Loading a large model - endpoint gets killed by ping health check

Hi,

I am trying to use a large model (25 gigabytes). Every time I start up an endpoint, it will get killed by Sagemaker for not passing the ping health check.

The primary container for production variant AllTraffic did not pass the ping health check. Please check CloudWatch logs for this endpoint.

The log shows that it’s in the process of downloading the model, it usually is around 80% of getting the largest file when Sagemaker decides that it’s an unhealthy endpoint. The time this takes is too long for the health checker.
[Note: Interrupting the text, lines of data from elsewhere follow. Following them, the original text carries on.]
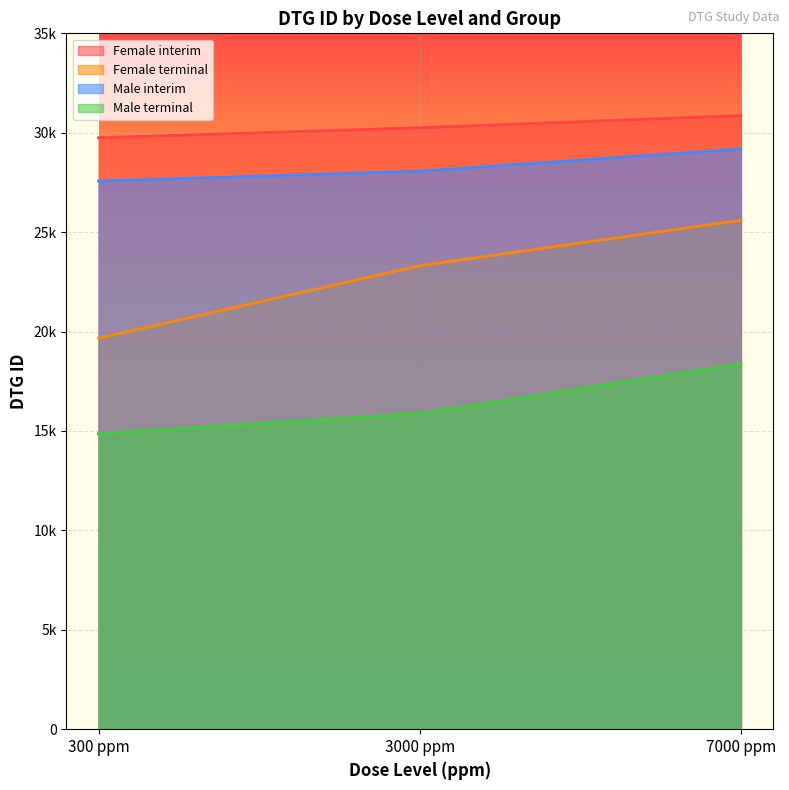

What is the smallest value displayed?

14865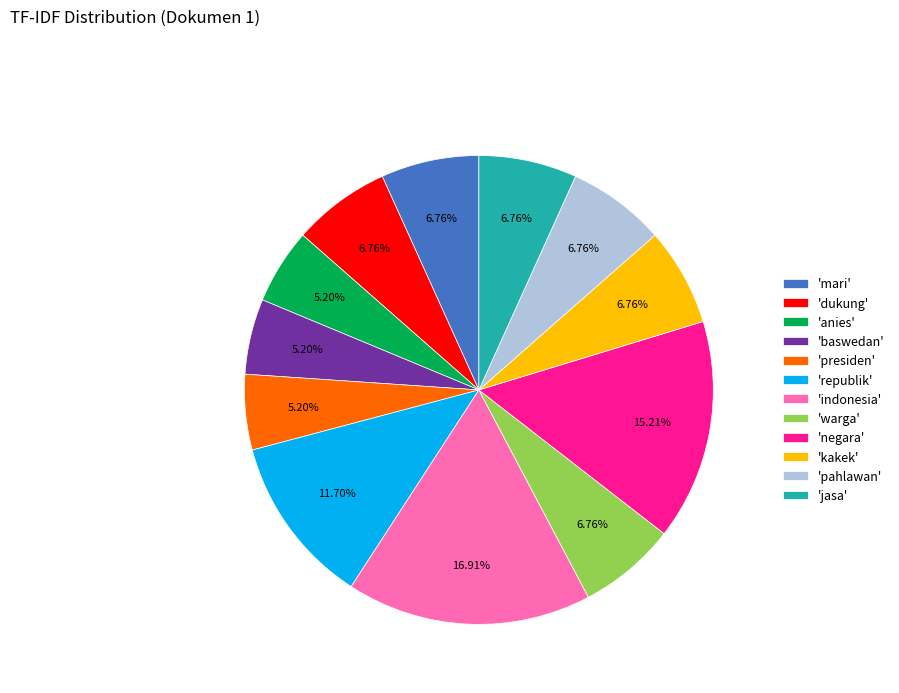

Is 'negara' the majority of the pie?

No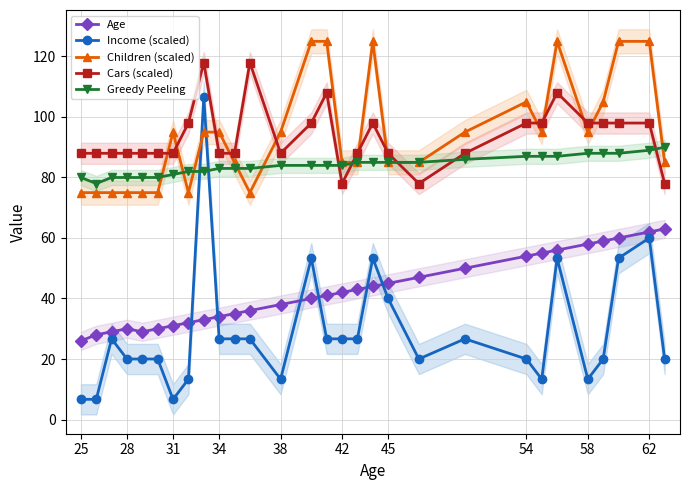

True or false: Greedy Peeling has a value of 147.9 at 15.

False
I downloaded the image and ran it on my local docker and I could verify that it only starts responding to /ping once the model has been loaded.

What are my options?

  • Is it possible to disable the health check on Sagemaker?
  • Is it possible to configure the timeout of the health check on Sagemaker?
  • Do I need to create my own image with a hacked version of sagemaker_huggingface_inference_toolkit that runs some rudimentary HTTP server while the model is loading, then figure out how to run that instead of the huggingface-pytorch-inference image?
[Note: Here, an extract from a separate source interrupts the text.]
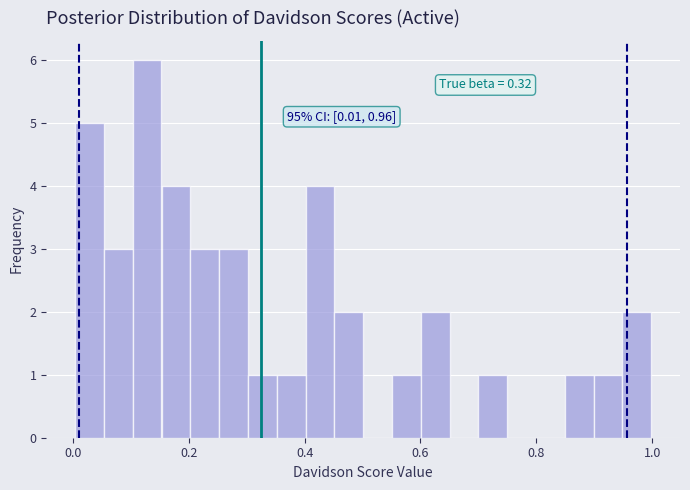

Read against the x-axis, roughly where is the centre of the tallest bar?

0.12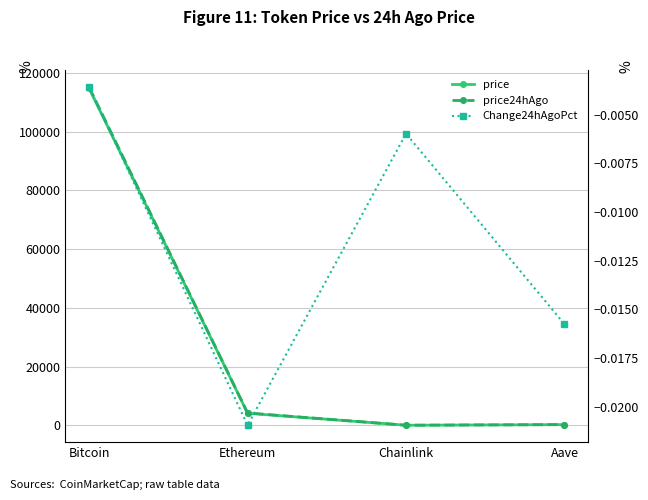

Which series has the widest spread of values?

price24hAgo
I’d be thankful if someone could share their experience with this.

I’m having the same issue. Any solutions?

same here UnexpectedStatusException: Error hosting endpoint huggingface-pytorch-inference-2023-08-01-14-29-42-558: Failed. Reason: The primary container for production variant AllTraffic did not pass the ping health check. Please check CloudWatch lo

Same here.

UnexpectedStatusException: Error hosting endpoint huggingface-pytorch-tgi-inference-2023-08-31-09-39-06-613: Failed. Reason: The primary container for production variant AllTraffic did not pass the ping health check. Please check CloudWatch logs for this endpoint…

Cloudwatch: RuntimeError: weight lm_head.weight does not exist

@philschmid penny for your thoughts!

(post deleted by author)